At Revolution Analytics, the company is building on top of the open source R language with its Revolution R Enterprise product, providing additional tools and capabilities to R users. Erhardt noted that the Enterprise product provides additional scalability beyond that which is available in the core open source project.
“We make R run fast on modern hardware,” Erhardt said. “The open source project in general only makes use of one CPU or core, while our version makes use of all CPUs and cores that are present in hardware.”
David Smith, vice president of community at Revolution Analytics, explained to InternetNews.com that the way R is currently set up, there is the core language and then there are packages and applications built on top of that. In his view, it is the combination of the core R programming language and the additional packages that actually comprise what people think of when they consider R.

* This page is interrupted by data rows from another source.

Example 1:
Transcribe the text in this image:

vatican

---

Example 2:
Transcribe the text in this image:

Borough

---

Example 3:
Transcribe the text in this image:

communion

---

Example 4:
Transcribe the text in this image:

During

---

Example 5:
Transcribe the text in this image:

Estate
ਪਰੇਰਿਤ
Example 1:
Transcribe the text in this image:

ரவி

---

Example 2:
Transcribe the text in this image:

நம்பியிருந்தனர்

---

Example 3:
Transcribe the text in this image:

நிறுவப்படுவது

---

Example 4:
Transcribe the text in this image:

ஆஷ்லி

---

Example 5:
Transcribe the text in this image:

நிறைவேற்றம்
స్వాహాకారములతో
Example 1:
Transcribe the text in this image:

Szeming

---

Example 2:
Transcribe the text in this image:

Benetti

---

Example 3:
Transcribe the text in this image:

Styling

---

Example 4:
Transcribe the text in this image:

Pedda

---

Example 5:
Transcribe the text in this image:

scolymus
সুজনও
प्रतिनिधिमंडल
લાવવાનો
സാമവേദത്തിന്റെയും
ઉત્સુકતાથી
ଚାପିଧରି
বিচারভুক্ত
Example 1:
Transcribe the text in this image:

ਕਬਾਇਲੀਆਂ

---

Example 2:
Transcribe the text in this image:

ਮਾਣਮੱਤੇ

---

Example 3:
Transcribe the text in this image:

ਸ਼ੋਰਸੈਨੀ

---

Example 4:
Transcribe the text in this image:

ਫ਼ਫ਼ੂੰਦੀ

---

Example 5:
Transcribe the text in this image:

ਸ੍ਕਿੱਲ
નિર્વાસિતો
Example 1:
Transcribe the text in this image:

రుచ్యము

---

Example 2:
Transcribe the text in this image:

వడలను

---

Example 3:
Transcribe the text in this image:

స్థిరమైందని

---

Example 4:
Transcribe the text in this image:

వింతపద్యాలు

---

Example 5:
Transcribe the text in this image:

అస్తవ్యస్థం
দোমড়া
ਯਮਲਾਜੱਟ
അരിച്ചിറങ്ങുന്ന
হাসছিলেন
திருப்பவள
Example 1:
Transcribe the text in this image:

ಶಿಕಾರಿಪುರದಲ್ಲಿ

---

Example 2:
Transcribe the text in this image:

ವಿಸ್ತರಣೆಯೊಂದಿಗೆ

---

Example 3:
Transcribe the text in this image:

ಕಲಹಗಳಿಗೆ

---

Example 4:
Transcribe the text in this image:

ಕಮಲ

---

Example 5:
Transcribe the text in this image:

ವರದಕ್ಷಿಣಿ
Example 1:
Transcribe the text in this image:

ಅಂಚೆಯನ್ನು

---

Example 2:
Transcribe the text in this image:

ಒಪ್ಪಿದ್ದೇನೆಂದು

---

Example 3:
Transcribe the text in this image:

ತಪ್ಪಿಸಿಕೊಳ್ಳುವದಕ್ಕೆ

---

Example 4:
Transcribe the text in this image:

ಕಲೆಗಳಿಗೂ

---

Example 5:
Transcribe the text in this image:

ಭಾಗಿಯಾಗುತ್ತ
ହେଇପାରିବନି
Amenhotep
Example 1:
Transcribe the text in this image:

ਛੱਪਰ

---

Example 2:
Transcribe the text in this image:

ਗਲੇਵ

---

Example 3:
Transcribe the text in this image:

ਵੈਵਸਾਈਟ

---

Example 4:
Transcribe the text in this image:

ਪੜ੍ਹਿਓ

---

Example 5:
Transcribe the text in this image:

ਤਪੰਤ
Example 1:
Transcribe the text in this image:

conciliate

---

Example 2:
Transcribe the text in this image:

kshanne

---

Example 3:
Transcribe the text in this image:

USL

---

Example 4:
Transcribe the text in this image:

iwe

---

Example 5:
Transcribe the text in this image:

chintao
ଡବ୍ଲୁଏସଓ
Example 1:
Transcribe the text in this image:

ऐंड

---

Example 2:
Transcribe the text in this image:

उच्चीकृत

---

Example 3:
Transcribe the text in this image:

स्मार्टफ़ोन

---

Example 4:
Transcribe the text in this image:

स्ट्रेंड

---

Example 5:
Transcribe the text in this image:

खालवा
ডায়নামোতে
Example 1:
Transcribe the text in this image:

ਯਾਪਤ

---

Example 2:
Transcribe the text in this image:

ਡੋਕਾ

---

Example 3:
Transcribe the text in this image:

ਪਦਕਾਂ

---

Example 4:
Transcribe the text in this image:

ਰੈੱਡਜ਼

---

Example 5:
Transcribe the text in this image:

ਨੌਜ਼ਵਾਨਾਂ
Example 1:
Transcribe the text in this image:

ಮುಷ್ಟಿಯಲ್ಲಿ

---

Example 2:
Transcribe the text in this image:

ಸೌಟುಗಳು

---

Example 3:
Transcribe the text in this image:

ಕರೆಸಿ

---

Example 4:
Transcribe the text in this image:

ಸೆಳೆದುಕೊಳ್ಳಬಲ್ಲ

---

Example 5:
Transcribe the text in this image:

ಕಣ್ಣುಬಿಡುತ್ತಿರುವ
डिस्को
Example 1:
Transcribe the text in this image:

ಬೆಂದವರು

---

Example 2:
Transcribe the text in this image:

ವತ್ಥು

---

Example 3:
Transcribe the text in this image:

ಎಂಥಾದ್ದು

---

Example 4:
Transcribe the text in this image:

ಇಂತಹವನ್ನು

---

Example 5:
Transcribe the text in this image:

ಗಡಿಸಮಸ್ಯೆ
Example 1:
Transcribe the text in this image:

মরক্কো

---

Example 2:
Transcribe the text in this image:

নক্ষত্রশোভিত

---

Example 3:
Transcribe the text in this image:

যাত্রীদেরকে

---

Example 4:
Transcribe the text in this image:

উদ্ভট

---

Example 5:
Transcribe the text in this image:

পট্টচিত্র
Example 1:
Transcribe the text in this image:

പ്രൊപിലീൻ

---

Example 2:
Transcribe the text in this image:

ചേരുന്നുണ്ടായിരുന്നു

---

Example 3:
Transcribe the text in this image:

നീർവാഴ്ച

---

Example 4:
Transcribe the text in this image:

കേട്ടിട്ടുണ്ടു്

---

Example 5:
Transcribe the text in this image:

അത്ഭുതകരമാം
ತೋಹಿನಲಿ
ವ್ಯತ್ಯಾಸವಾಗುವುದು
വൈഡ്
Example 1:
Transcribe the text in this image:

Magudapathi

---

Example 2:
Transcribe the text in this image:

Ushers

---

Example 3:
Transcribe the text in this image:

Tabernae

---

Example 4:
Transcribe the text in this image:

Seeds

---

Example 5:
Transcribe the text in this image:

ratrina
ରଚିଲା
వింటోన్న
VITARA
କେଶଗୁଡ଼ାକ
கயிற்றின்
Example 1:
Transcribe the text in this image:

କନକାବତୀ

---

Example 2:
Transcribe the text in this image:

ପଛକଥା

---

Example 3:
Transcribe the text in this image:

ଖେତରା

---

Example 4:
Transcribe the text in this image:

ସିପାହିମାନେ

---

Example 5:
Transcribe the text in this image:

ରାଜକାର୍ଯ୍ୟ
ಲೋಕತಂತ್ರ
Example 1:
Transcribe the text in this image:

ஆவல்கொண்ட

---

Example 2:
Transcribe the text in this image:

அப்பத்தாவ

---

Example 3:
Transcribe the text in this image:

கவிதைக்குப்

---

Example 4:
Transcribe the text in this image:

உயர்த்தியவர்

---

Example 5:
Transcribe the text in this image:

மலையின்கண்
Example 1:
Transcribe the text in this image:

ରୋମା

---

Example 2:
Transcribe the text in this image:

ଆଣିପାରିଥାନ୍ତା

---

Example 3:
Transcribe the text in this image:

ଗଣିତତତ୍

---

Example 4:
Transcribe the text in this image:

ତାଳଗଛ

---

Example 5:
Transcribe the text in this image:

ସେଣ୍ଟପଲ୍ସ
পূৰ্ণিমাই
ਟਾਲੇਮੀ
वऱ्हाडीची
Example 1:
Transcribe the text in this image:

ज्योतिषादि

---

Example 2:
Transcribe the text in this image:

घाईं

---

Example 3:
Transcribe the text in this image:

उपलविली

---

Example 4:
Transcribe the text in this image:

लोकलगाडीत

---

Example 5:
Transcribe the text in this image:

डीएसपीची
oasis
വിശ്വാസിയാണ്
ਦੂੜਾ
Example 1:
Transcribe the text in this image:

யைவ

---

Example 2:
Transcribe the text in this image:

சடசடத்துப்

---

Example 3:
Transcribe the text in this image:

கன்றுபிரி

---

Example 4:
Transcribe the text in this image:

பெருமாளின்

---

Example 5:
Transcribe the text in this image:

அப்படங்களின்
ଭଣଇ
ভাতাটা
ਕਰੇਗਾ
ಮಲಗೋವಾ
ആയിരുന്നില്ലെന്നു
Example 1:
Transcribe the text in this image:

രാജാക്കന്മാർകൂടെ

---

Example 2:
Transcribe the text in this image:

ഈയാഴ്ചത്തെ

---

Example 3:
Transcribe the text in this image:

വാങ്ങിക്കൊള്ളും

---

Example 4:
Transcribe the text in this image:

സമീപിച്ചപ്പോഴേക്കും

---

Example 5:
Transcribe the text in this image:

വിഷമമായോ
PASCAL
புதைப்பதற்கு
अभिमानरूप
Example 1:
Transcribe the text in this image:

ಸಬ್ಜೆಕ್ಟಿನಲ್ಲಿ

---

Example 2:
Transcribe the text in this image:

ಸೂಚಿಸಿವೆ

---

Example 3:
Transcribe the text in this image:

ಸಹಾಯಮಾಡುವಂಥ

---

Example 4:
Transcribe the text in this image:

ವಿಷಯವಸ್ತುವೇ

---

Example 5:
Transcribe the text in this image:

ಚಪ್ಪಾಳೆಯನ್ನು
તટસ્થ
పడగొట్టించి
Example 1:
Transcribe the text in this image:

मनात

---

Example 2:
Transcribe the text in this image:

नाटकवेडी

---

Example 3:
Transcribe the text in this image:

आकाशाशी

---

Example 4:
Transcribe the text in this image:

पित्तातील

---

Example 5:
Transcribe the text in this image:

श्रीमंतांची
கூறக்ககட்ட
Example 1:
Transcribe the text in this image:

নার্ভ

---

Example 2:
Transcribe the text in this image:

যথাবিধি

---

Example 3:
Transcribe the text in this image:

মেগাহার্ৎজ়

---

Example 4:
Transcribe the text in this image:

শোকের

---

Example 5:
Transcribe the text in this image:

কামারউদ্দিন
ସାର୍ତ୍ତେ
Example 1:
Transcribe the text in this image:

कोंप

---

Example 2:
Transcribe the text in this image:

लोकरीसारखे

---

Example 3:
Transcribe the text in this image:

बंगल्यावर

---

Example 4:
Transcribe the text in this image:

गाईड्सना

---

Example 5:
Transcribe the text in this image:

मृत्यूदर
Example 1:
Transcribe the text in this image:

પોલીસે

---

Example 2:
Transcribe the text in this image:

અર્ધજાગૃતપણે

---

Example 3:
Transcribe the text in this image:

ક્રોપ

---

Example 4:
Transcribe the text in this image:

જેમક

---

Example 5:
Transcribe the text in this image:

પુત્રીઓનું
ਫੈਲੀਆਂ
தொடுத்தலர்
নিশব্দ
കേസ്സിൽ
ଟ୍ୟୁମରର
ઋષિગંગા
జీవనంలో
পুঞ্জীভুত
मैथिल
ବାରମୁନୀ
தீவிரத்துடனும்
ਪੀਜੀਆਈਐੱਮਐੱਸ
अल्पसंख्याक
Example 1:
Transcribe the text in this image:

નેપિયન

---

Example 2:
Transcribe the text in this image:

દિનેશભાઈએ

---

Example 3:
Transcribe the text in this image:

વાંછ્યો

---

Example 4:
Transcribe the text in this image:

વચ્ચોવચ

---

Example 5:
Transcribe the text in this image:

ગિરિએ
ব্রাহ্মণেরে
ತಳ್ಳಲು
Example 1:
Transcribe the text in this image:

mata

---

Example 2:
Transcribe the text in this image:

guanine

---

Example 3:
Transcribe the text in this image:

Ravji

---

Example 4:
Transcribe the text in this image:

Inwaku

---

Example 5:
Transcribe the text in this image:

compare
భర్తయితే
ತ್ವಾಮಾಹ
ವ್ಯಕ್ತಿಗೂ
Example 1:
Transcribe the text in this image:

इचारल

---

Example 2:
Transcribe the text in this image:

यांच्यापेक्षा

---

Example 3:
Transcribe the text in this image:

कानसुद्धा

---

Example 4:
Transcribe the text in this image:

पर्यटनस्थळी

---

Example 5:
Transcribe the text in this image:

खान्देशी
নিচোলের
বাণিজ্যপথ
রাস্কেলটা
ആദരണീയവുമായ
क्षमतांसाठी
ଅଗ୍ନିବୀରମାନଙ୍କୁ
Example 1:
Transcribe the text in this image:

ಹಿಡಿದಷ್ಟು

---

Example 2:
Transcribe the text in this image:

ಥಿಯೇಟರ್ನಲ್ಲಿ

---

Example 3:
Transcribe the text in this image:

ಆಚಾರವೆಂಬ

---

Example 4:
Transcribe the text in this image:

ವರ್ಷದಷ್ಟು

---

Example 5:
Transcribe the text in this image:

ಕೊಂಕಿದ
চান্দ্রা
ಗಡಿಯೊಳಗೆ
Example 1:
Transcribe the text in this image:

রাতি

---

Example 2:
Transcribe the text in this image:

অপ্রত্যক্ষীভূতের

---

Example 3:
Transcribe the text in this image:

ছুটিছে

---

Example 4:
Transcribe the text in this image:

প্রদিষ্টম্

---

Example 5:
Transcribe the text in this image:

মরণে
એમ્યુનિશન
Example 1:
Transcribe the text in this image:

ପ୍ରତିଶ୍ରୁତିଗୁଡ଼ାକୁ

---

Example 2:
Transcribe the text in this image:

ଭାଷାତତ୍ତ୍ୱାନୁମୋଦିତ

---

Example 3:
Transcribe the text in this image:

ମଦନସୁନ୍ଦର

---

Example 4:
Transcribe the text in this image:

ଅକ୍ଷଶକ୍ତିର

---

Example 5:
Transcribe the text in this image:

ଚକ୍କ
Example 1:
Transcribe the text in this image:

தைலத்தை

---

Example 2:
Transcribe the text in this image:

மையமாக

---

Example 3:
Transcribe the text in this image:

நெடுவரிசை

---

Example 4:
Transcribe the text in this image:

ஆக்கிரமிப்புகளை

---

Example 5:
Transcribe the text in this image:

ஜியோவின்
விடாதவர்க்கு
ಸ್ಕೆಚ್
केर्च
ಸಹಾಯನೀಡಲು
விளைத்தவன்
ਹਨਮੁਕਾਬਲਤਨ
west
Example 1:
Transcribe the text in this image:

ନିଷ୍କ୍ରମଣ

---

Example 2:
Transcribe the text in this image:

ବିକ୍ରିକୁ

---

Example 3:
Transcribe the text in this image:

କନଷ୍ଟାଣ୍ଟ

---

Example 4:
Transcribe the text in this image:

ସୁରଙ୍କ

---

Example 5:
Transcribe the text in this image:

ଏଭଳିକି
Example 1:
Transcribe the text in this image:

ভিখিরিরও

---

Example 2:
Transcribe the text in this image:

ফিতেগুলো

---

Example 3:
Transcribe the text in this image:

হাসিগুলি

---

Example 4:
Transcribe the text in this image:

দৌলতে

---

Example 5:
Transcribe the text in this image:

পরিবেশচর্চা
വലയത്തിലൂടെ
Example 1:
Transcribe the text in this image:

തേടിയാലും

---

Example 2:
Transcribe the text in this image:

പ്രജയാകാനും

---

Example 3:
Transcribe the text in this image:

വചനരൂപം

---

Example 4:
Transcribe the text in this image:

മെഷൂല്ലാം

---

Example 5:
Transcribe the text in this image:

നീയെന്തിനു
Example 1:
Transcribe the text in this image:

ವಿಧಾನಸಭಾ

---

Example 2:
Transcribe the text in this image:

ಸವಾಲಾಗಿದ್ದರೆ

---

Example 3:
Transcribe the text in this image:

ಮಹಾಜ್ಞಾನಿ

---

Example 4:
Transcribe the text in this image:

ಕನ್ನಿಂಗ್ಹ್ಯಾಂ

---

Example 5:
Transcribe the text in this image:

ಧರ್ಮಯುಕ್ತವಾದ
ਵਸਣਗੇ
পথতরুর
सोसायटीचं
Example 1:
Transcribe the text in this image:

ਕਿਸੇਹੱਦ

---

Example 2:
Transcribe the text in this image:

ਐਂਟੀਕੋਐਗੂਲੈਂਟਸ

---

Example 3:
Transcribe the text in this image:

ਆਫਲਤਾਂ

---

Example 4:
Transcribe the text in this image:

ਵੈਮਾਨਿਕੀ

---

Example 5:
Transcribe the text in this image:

One of the new packages that Revolution Analytics is working on is an approach to further expand the data scalability of R.
“Today, R is memory-bound and cannot handle large data sets,” Smith said. “So we’ll be bringing out in the near future a solution for handling massive datasets in the terabyte and petabyte range.”
Erhardt added that Revolution Analytics is agnostic in terms of how it actually interfaces with data sources.
“In terms of the internal implementation, we’ve developed an intermediate file format that is based on the NoSQL model,” Erhardt said. “But it is neither column- nor row-based and has been designed with the needs of statistical algorithms in mind.”
Revolution Analytics is also working on R usability. Smith noted that R, to date, has been a command-line-driven language, which has represented a challenge for some mainstream enterprise users.
“So we’ll be rolling out a modern, flexible and extensible thin client user interface that can bridge the gap between expert users and the more casual business analysts,” Smith said.